5. Conclusion and Future Tasks
This study seeks to resolve issues in data overflow and data set size, both of which hinder analysis of biological data, by applying a recommender system fusion technology to the discovery of genomic markers for cancer diagnosis and prognosis prediction. First, to integrate information more effectively than in existing gene-based collaborative filtering methods, this article recommends genes by class for integration. Second, using the recommended genomic markers, during the performance evaluation, a classification and prediction model using machine learning was constructed. By applying this model to renal cell carcinoma stage diagnosis, classification performance was found to have improved compared with when existing correlation-based feature selection methods are used. Finally, when using the method proposed in this study, the number of gene signatures used for classification prediction was reduced from 16,383 to 171 in renal cell carcinoma stage prediction data. In data predicting breast cancer recurrence, 24,481 genes were reduced to 128 genes. The data used in this study are RNA-seq and microarray data. In the future, results can be made more precise by applying a wider range of data such as gene mutation data, clinical trial data, and epidemiologic data.

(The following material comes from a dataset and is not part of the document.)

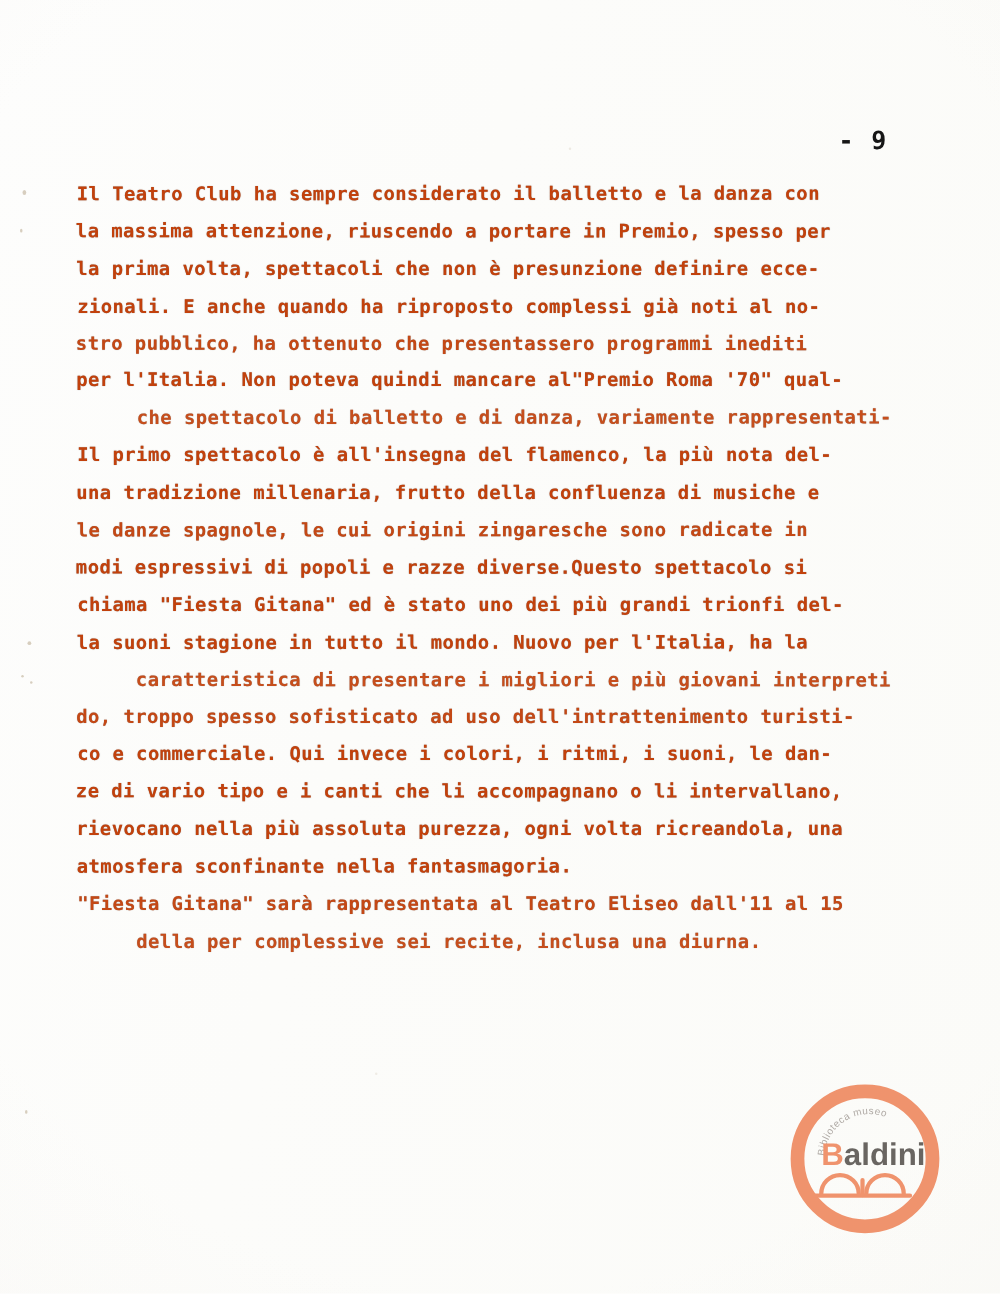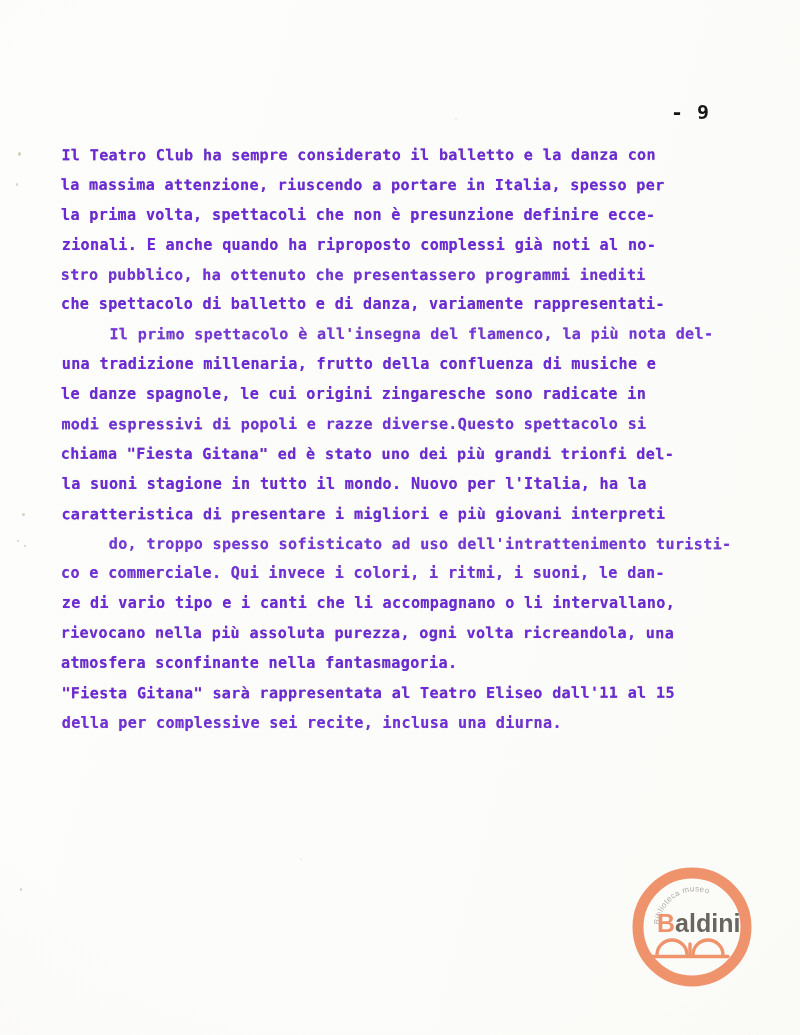"Il Teatro Club ha sempre" .line { color: #6d28d9 -> #c2410c }
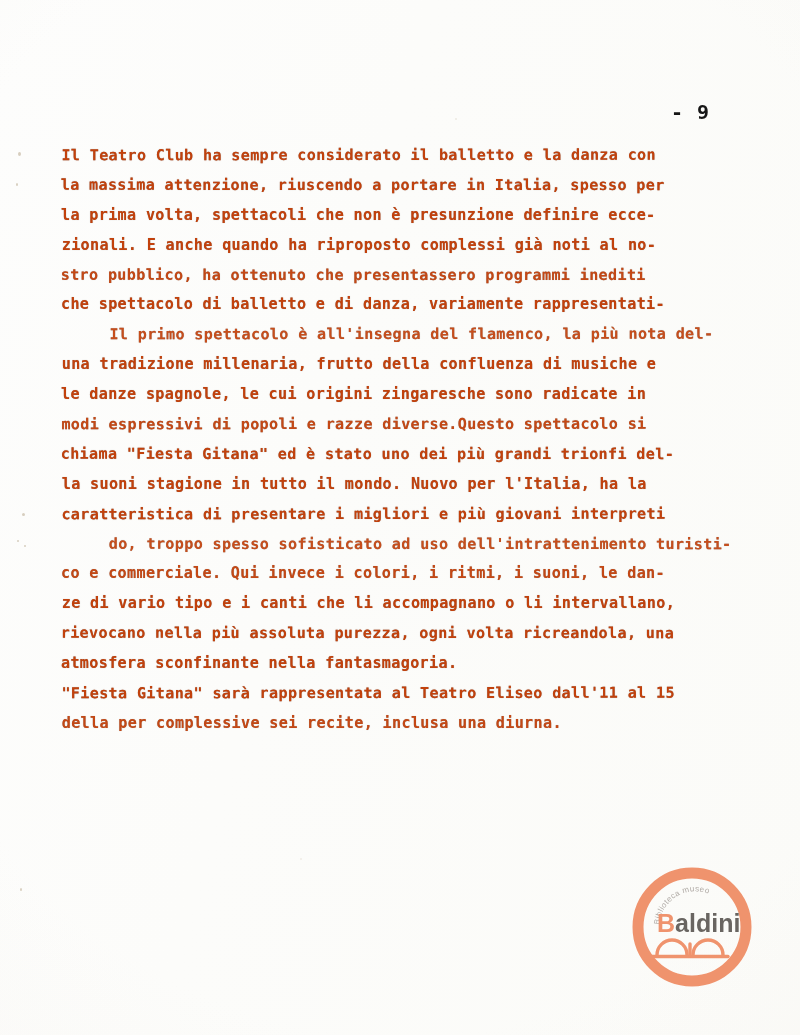"la massima attenzione, riuscendo a" div.line { text: Italia -> Premio }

In this study, we used collaborative filtering based on three similarities to create different feature sets for each of the recommended genes. In addition to this method, it is expected that using the recommended gene crossover in the three methods will improve performance. The number of genetic markers found in this study exceeded 100. However, because the classification accuracy is higher than the classification accuracy previously obtained using the same data study, if the genes that were not found in previous studies are identified, an interesting analysis is expected to be obtained.
Footnotes
Acknowledgments
This research was supported by Basic Science Research Program through the National Research Foundation of Korea (NRF) funded by the Ministry of Education (Grant No. 2018R1D1A1B07048790).
Author Disclosure Statement
The authors declare there are no competing financial interests.